Speaking of therapists, I have a great one. I had a session with him yesterday (yes, right before flying to Scotland) and that’s what has inspired this post. Warning: I’m going to talk about feelings now.
I was telling him about burlesque, about my (mis?)adventures in dating. About feeling like I was finally settling into the idea that some folks are going to find me attractive. And he says to me, I kid you not, “Do you know anyone who is trying to do this expansive, open thing with their life right now who is rocking it better than you?”
I thought about all the people who’ve called me brave, or crazy, or any number of things they mean in a complimentary way. Of the things I’ve done in the last year that seemed, not that long ago, unimaginable. And in a moment of sassy diva (or brazen ego) I said, “No, I’m rocking it pretty hard.”

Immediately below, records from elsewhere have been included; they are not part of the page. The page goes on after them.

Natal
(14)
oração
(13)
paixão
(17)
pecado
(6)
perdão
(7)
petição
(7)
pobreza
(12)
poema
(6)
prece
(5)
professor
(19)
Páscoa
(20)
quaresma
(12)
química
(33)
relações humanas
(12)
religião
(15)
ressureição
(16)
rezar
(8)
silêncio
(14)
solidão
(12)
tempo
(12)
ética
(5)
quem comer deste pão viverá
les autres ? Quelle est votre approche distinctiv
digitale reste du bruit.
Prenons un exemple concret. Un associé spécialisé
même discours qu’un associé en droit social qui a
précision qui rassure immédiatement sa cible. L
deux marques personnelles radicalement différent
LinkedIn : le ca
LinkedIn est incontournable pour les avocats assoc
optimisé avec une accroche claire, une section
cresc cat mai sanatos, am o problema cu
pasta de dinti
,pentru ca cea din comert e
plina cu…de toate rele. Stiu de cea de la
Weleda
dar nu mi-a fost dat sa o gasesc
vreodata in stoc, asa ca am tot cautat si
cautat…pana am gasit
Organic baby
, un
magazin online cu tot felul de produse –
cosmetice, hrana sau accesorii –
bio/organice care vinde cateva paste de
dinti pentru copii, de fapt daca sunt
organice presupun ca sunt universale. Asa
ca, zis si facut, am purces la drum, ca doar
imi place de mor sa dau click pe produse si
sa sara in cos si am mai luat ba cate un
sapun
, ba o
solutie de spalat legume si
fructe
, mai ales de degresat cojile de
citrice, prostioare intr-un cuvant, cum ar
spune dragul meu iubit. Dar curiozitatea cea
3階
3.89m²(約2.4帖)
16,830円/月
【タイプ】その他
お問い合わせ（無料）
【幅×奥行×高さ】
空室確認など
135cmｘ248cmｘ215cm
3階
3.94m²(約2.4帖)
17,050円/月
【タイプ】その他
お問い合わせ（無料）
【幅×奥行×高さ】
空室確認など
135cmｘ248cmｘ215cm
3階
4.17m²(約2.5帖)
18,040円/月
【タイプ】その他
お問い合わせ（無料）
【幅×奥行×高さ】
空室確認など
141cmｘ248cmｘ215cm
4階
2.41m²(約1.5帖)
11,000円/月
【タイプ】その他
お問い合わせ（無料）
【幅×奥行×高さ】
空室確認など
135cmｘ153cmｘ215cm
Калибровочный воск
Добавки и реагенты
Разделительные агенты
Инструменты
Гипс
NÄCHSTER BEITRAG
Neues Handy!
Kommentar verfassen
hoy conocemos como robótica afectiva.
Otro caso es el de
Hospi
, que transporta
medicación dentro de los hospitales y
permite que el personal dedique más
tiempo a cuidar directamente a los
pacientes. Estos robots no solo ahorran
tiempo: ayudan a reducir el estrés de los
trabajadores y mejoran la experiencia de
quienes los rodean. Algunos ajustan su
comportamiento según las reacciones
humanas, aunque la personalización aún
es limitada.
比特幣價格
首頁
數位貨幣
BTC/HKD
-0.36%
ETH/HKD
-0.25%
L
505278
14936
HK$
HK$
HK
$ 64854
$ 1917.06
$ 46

We sat with that, celebrated it. For about thirty seconds.
“Why do I feel like such a hot mess, then?” I asked.
He asked me to elaborate, as he is wont to do. And I realized that my particular perception of being a hot mess is a certain unease, laced with guilt. “Say more,” he says. He always says this. And then he helps me make sense of it.
My guilt comes in two flavors. The first is the rational response to a situation that inspires me to act. I.e., I wrestle with my privilege and know I’m not giving as much time or energy to social justice causes as I would like. This is useful and healthy and motivating, and also rather boring.
The second is far more, er, interesting. It’s guilt of the who-do-you-think-you-are variety. It’s the hope-you’re-having-fun-because-you’re-going-to-end-up-alone little voice. The you’re-wasting-your-life tsk of disapproval. It’s the sad little girl who doesn’t believe she deserves all the love/sex/adventure/bliss. The one who makes me hide my face behind a pillow because I so don’t want to go there when my therapist brings her up and wants to be tender with her.
Yeah. I didn’t want to go there. But my therapist is good, so we did. And here I sit. Rocking it. Feeling like a hot mess. Both/and. Easy peasy. I hear this is the path to enlightenment.